__Exercise materials__.

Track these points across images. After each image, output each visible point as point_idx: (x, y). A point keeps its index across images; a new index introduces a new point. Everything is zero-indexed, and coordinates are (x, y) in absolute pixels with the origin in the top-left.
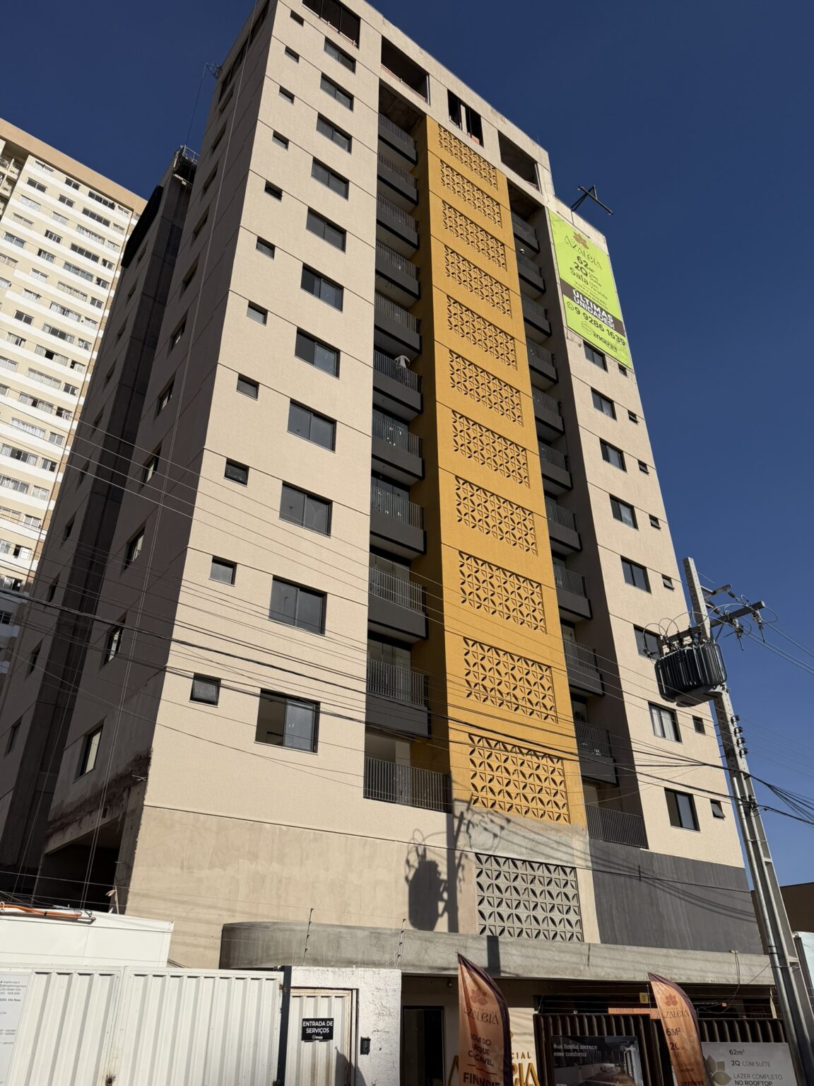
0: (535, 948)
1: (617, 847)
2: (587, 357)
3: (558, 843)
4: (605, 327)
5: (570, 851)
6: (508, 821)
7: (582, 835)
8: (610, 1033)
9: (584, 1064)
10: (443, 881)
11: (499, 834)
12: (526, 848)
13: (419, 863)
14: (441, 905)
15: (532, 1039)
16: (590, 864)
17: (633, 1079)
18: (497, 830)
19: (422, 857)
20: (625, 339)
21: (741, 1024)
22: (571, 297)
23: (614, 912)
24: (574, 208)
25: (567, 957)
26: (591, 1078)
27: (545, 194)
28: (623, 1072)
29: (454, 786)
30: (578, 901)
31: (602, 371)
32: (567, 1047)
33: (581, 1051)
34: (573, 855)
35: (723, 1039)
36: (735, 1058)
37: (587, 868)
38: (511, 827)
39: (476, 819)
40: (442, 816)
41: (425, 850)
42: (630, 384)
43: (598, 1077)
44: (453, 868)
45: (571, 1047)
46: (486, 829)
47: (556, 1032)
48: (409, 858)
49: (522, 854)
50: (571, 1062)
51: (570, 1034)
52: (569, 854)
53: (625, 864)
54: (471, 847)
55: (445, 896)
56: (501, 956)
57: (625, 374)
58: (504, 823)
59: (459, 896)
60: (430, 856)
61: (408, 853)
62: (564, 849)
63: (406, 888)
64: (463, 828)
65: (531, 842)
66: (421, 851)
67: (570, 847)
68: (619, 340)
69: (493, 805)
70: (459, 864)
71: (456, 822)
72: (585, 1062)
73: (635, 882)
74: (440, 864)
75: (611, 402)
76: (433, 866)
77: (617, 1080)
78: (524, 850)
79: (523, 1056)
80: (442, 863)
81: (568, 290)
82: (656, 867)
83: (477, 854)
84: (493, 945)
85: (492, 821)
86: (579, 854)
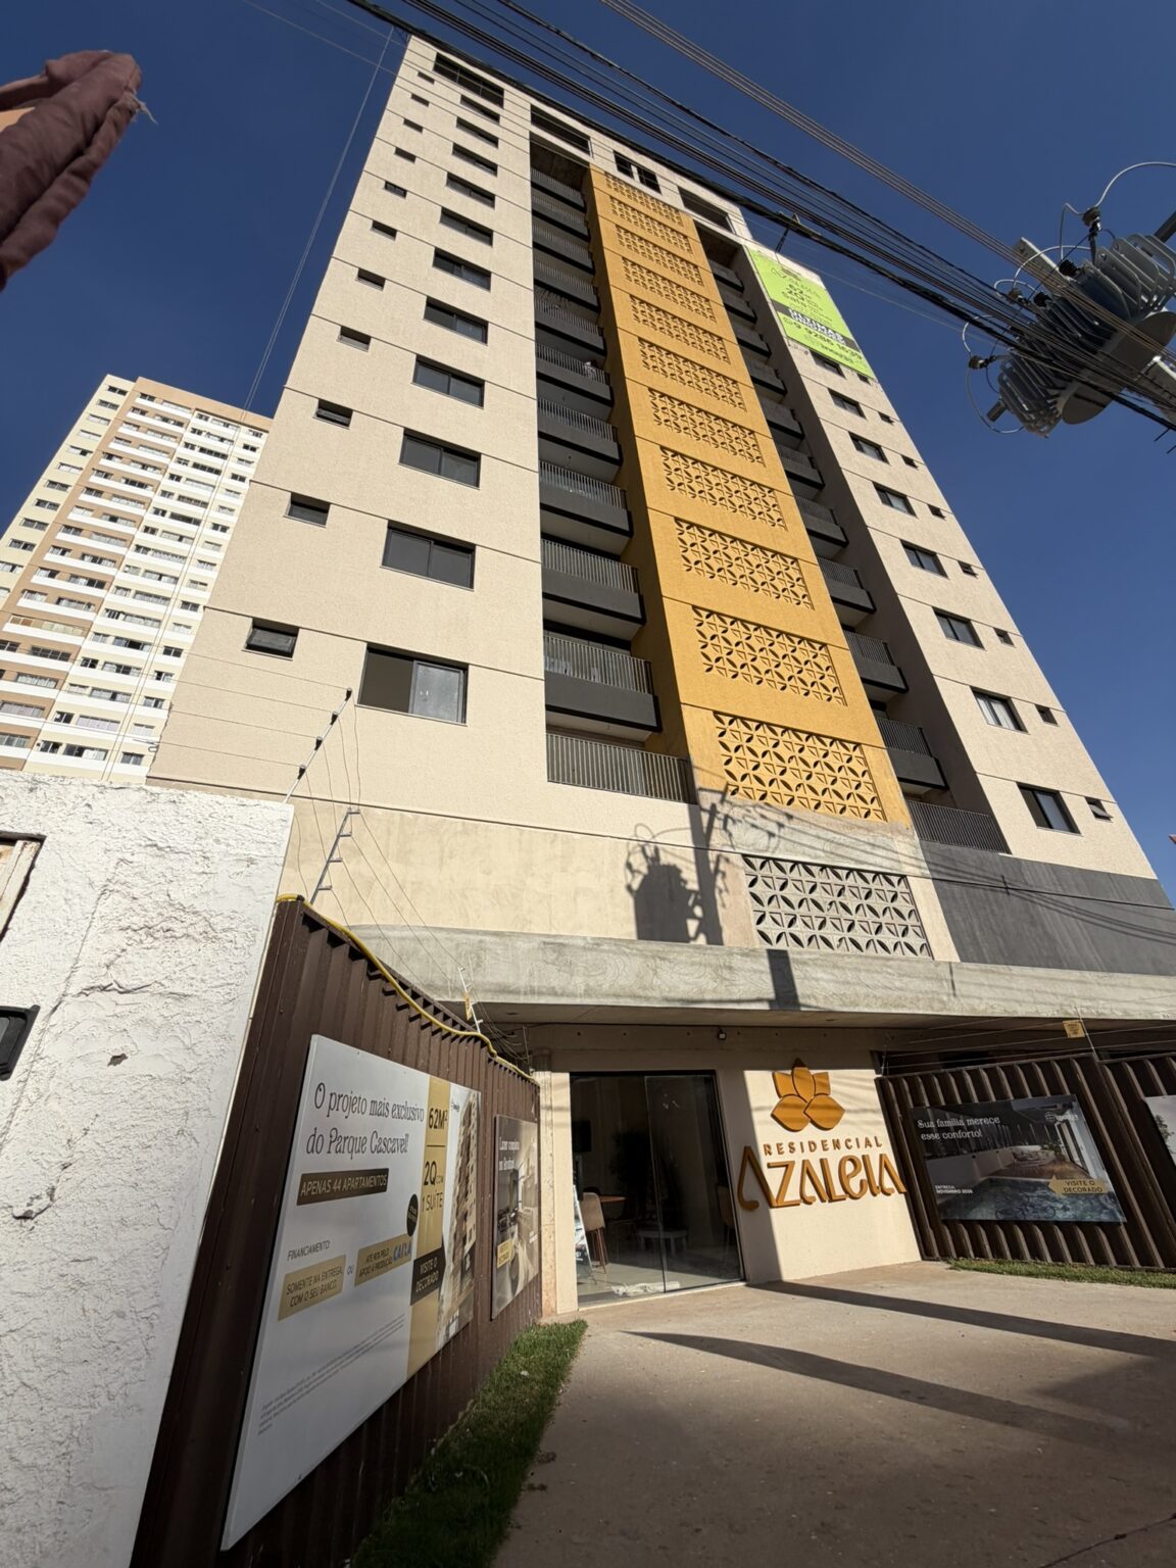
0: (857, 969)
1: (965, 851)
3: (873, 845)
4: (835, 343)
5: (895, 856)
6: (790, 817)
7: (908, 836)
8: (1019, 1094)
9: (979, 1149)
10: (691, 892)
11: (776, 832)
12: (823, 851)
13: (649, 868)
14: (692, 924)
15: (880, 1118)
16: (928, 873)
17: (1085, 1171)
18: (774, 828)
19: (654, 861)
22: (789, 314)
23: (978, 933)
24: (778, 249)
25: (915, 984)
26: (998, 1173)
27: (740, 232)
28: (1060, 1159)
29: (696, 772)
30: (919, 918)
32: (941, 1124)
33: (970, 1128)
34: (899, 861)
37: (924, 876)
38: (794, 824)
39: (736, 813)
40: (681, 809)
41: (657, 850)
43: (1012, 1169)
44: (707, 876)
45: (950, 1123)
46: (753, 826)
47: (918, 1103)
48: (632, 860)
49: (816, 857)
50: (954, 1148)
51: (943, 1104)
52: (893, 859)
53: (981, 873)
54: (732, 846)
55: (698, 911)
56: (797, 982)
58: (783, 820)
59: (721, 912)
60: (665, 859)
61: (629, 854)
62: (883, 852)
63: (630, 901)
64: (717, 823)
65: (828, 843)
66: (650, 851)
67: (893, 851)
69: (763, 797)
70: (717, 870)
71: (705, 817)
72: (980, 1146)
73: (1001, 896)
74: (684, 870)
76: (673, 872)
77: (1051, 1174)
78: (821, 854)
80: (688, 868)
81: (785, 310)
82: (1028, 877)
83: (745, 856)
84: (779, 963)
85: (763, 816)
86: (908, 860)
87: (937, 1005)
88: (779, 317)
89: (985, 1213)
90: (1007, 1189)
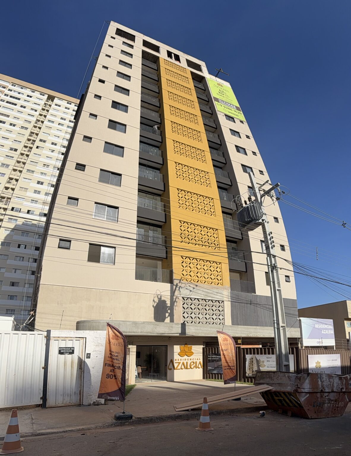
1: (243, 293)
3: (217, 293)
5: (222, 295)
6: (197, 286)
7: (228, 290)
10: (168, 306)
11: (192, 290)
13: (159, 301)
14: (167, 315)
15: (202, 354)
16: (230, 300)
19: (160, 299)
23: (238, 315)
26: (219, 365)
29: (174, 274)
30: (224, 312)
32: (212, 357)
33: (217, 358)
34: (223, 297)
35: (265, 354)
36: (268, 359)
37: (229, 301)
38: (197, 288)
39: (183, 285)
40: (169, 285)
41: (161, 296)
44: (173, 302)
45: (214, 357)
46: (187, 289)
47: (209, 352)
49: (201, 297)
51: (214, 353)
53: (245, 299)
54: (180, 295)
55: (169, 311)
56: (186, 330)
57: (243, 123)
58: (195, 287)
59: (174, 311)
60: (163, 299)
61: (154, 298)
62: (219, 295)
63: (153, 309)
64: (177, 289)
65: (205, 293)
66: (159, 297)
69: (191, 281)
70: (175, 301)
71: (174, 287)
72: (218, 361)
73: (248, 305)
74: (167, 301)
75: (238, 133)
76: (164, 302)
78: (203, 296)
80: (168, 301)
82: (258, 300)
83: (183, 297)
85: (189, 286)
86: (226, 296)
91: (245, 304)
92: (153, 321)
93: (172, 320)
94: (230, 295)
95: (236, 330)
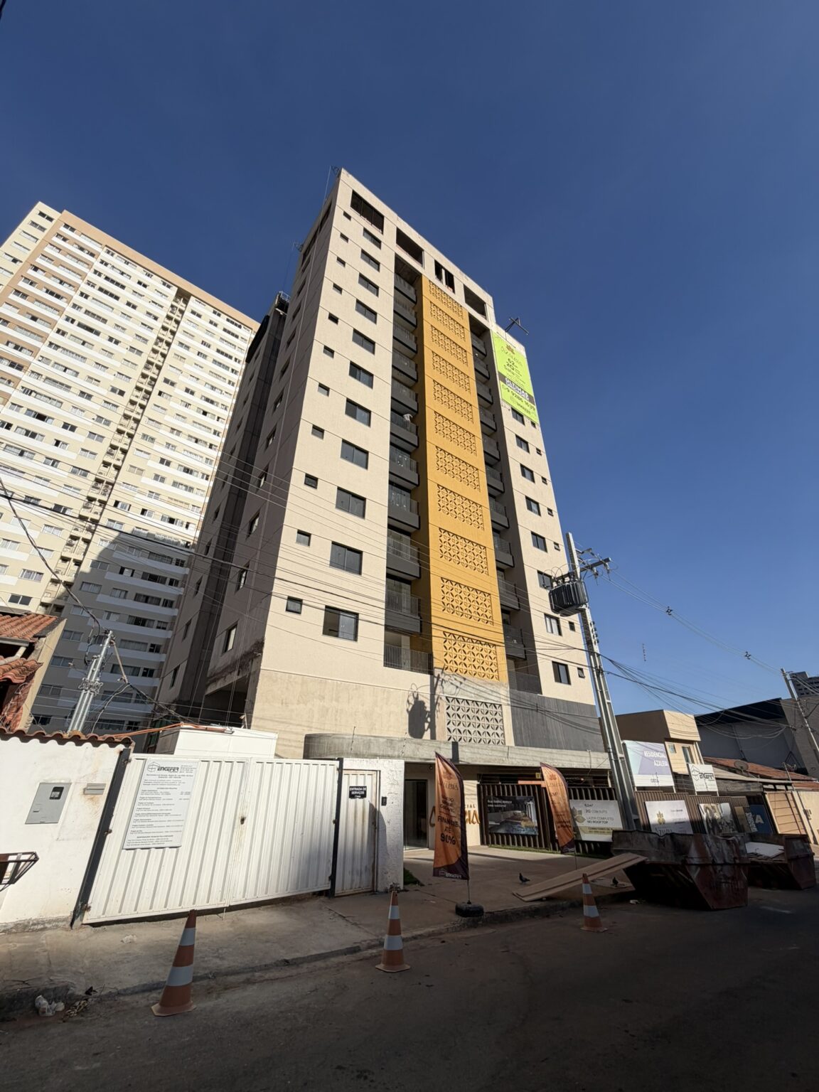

__What is required__.
Copy every line from the one with "91: (245, 304)" through the end of the rows, and leave the pictures out.

__Task answer__.
91: (245, 304)
92: (153, 321)
93: (172, 320)
94: (230, 295)
95: (236, 330)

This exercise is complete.